In a city known for its great views and vantage points, Coit Tower is one of the best. Located atop Telegraph Hill, just east of North Beach, the round stone tower offers panoramic views of the city and the bay. Completed in 1933, the 1933 tower, more than 400 feet over the rest of the city, is the legacy of Lillie Hitchcock Coit, a wealthy eccentric who left San Francisco a $125,000 bequest “for the purpose of adding beauty to the city I have always loved.” Though many believe the tower is a fire hose–shaped homage to San Francisco firefighters (Coit had been saved from a fire as a child and became a lifelong fan and mascot for Knickerbocker Engine Co. 5), the tower is merely an expression of Coit’s esteem; a memorial to firefighters lies down below in Washington Square Park. The statue to Christopher Columbus was added decades later.
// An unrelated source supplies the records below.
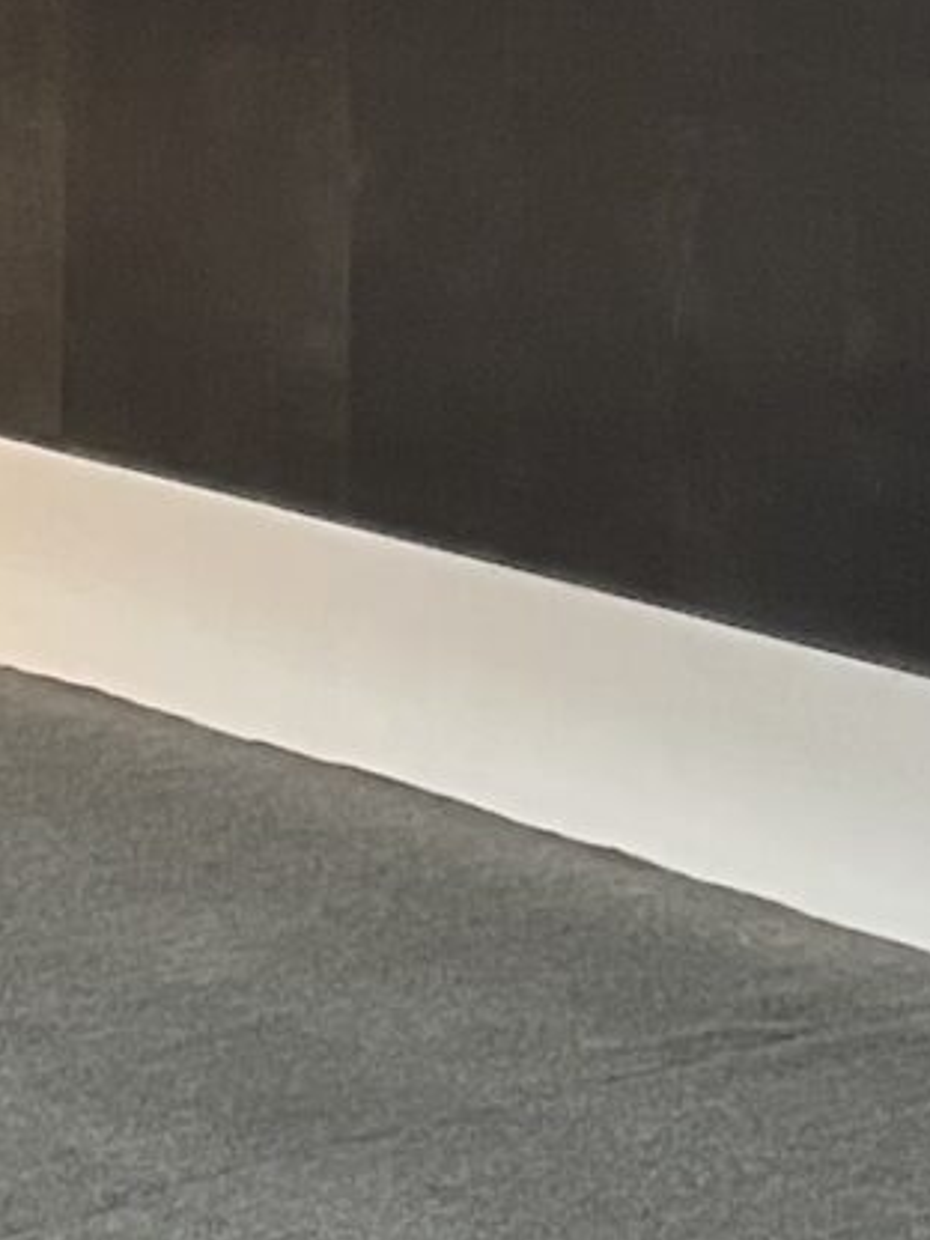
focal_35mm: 160
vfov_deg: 11.8
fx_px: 5731
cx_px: 1186
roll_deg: -0.2
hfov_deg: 9.1
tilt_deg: -0.6
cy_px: -590
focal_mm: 4.2
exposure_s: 1/50
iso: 250
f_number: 1.6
Inside the echoing base of the tower are impressive and slightly controversial (by 1930s standards) frescoes entitled “Life in California” and “1934,” which were completed under the Depression-era Public Works of Art Project (the forerunner to the WPA). Depicting California agriculture, industry, and even the state’s leftist leanings (check out the socialist references in the library and on the newsstands), the murals are the collaborative effort of more than 26 artists, some of whom were Russian-born, and some of whom had studied under Mexican muralist Diego Rivera. They're a time capsule of the era, and the more you look, the more you see. Around the exterior base of the tower, which is ringed with 12 columns that mimic the fluted column above you, there's a lovely park overlooking the city, and above its door, you'll find a carved phoenix, the emblem of always-being-born-again San Francisco.
An elevator takes you most of the way to the top—the last flight is up to you. The only bummer: The narrow street leading to the tower is often clogged with tourist traffic. If you can, find a parking spot in North Beach and hoof it. The Filbert and Greenwich steps leading up to Telegraph Hill are one of the most beautiful walks in the city.